The Cybersecurity Law and the Information Security Technology—Personal Information Security Specification (effective May 1, 2018) requires companies to explicitly notify users prior to collecting personal information. They shall also seek consent from users by means other than default consent, bundled consent, or forced consent, and provide them with the choice to opt out of receiving unwanted information. As of June 11, 2019, law enforcement received more than 5,500 complaints about unlawful collection of personal information by internet or mobile apps. Chinese law enforcement interrogated company representatives, took down apps from app stores, and ordered administrative penalties (such as issuing rectification orders and demanding the submission of reports on corrective actions within one month).

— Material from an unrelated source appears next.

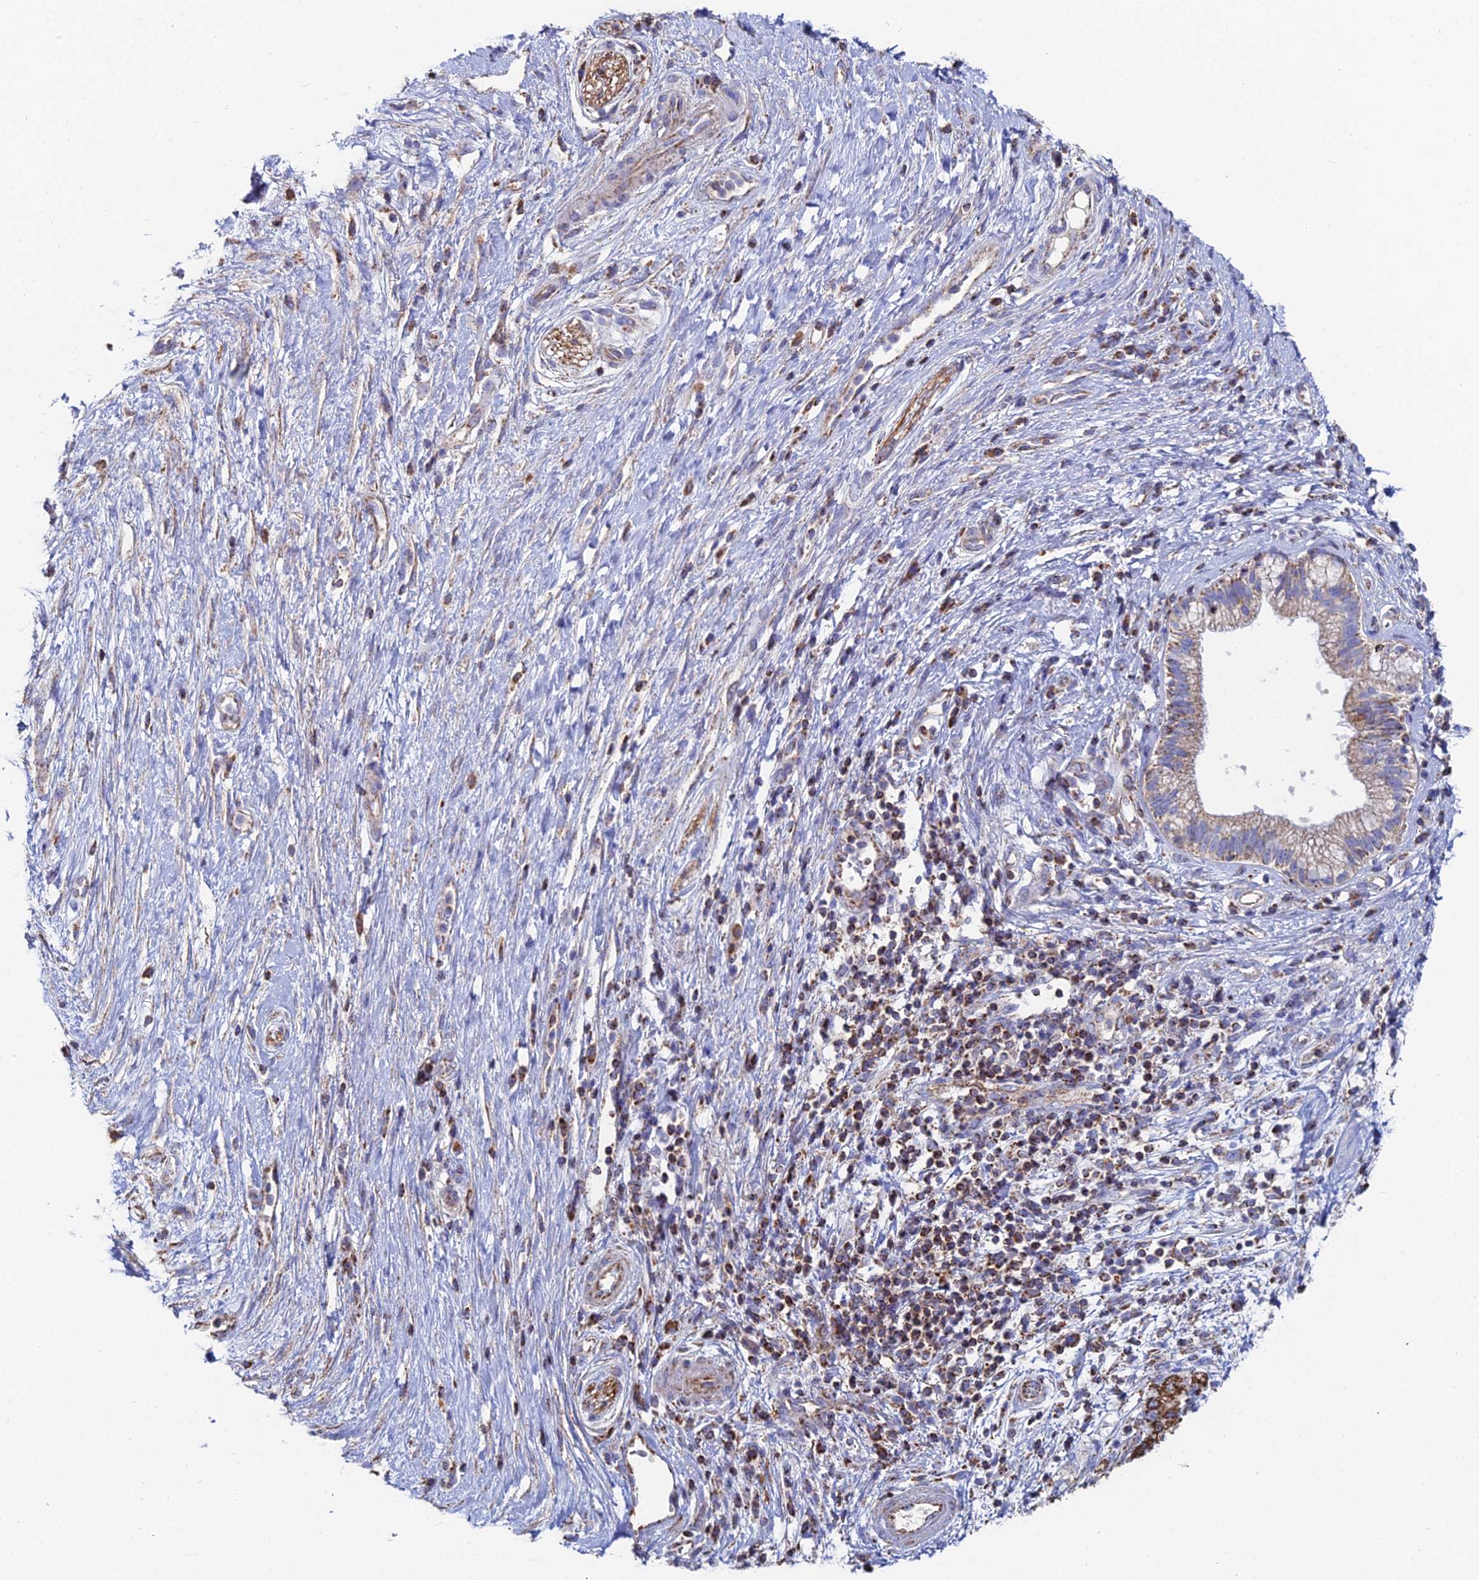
{"staining": {"intensity": "moderate", "quantity": "25%-75%", "location": "cytoplasmic/membranous"}, "tissue": "pancreatic cancer", "cell_type": "Tumor cells", "image_type": "cancer", "snomed": [{"axis": "morphology", "description": "Adenocarcinoma, NOS"}, {"axis": "topography", "description": "Pancreas"}], "caption": "A brown stain labels moderate cytoplasmic/membranous positivity of a protein in human pancreatic cancer tumor cells.", "gene": "SPOCK2", "patient": {"sex": "female", "age": 73}}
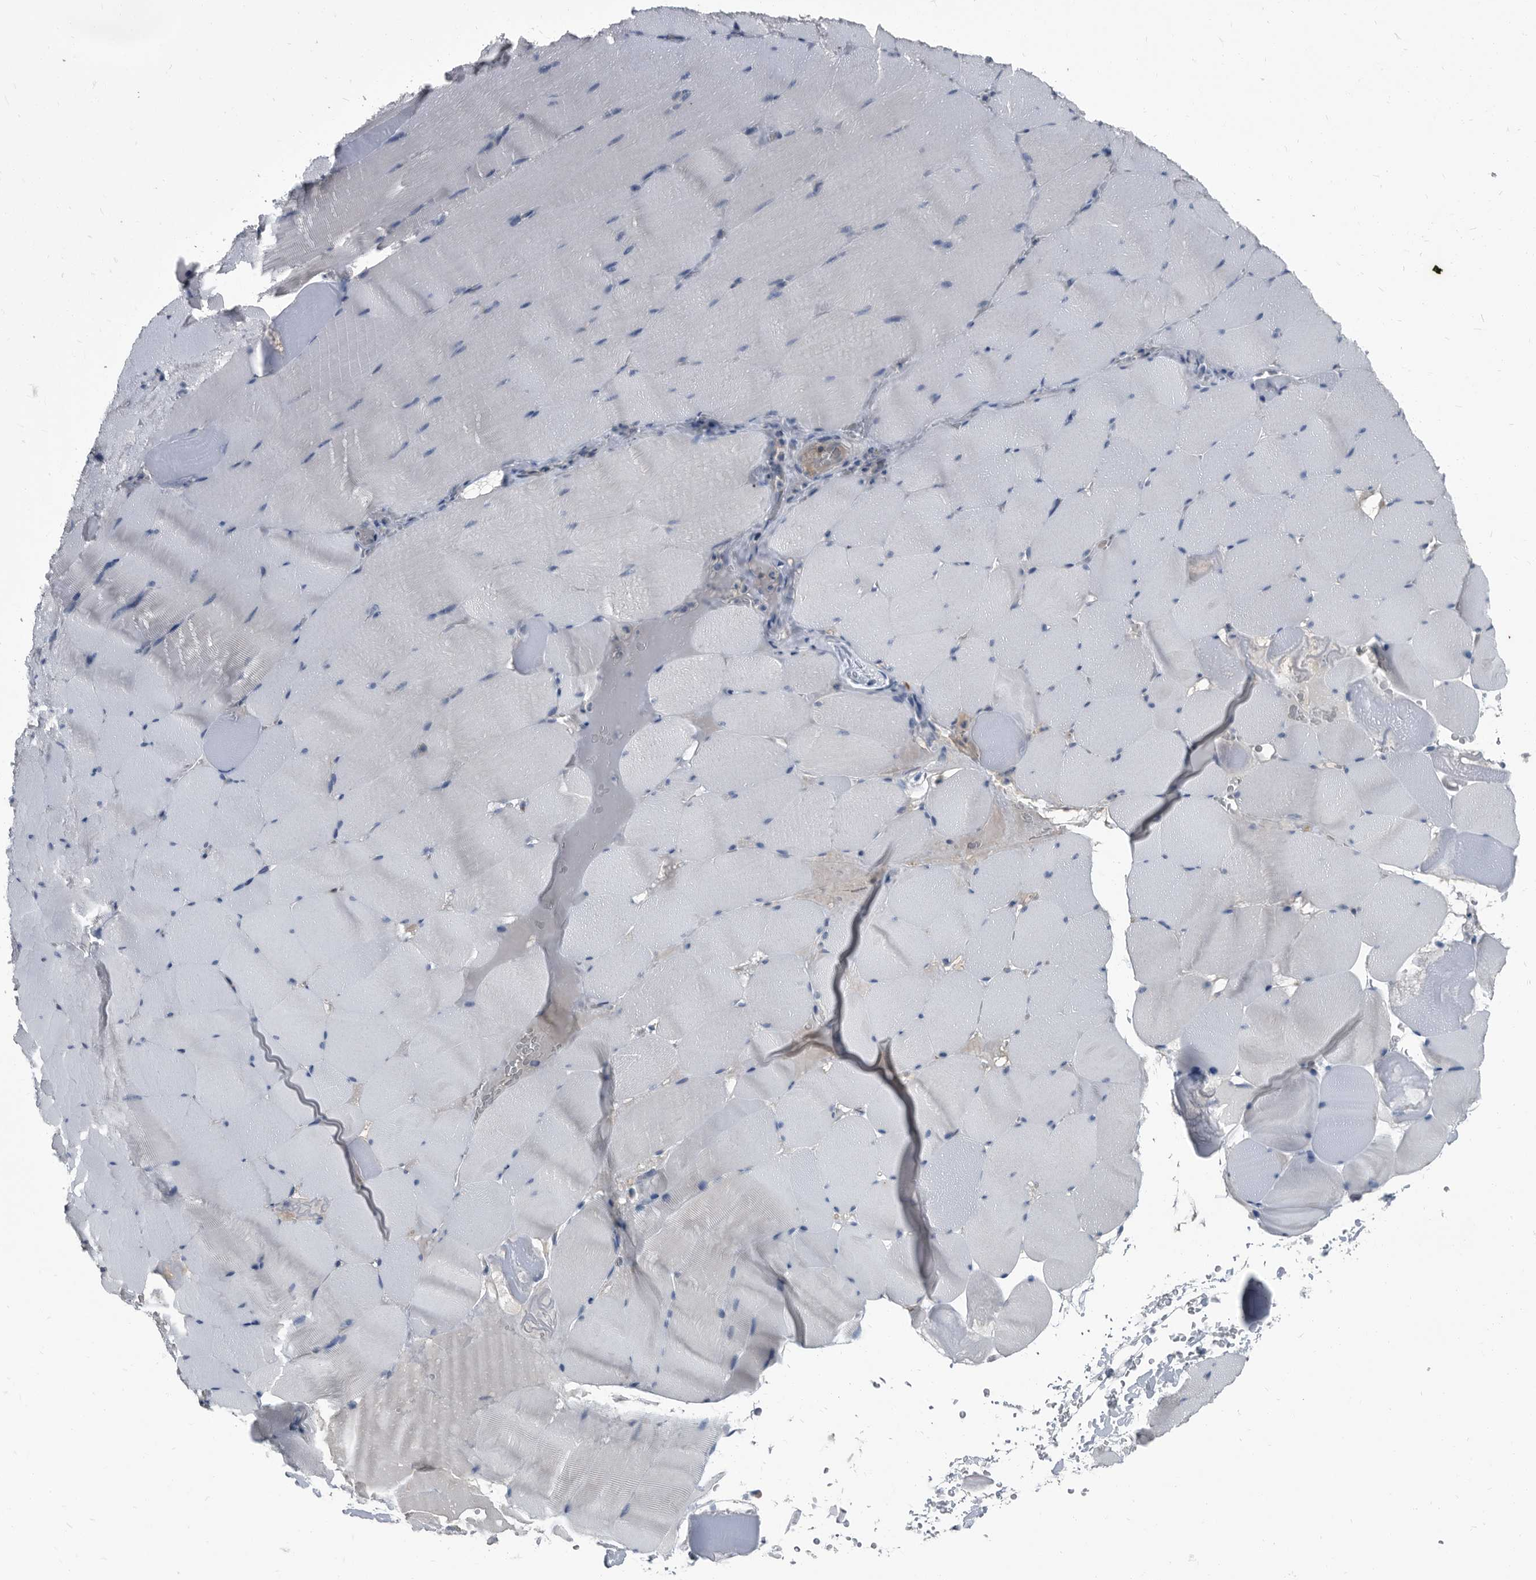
{"staining": {"intensity": "negative", "quantity": "none", "location": "none"}, "tissue": "skeletal muscle", "cell_type": "Myocytes", "image_type": "normal", "snomed": [{"axis": "morphology", "description": "Normal tissue, NOS"}, {"axis": "topography", "description": "Skeletal muscle"}], "caption": "IHC of unremarkable skeletal muscle displays no positivity in myocytes.", "gene": "CDV3", "patient": {"sex": "male", "age": 62}}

In July 2019, MIIT took down apps and issued rectification orders against 18 companies, including Beijing Changyou Times Digital Co., Ltd., Beijing Tianying Jiuzhou Network Technology Co., Ltd., and Beijing Cat Eye Culture Media Co., Ltd., for failure to publicize rules for collecting and using personal information, obtaining consent prior to data collection, and/or informing users of channels to correct personal information. MIIT also issued orders against mobile apps Buding Xiao Dai, Jiu Miao Dai, and Mai Ya Dai for failure to obtain users' consent prior to collecting and using personal information.
Three Key Takeaways
- The Chinese cybersecurity and data privacy enforcement authorities, while using related laws and regulations for cracking down on offenses relating to national security and public order, has also devoted significant efforts to enforcement against data privacy violations.
- Going forward, national and local Chinese authorities are expected to stay active in protecting personal information and taking enforcement actions.
- Companies should thoroughly review their policies and implementation to ensure that they are in compliance.
The content of this article is intended to provide a general guide to the subject matter. Specialist advice should be sought about your specific circumstances.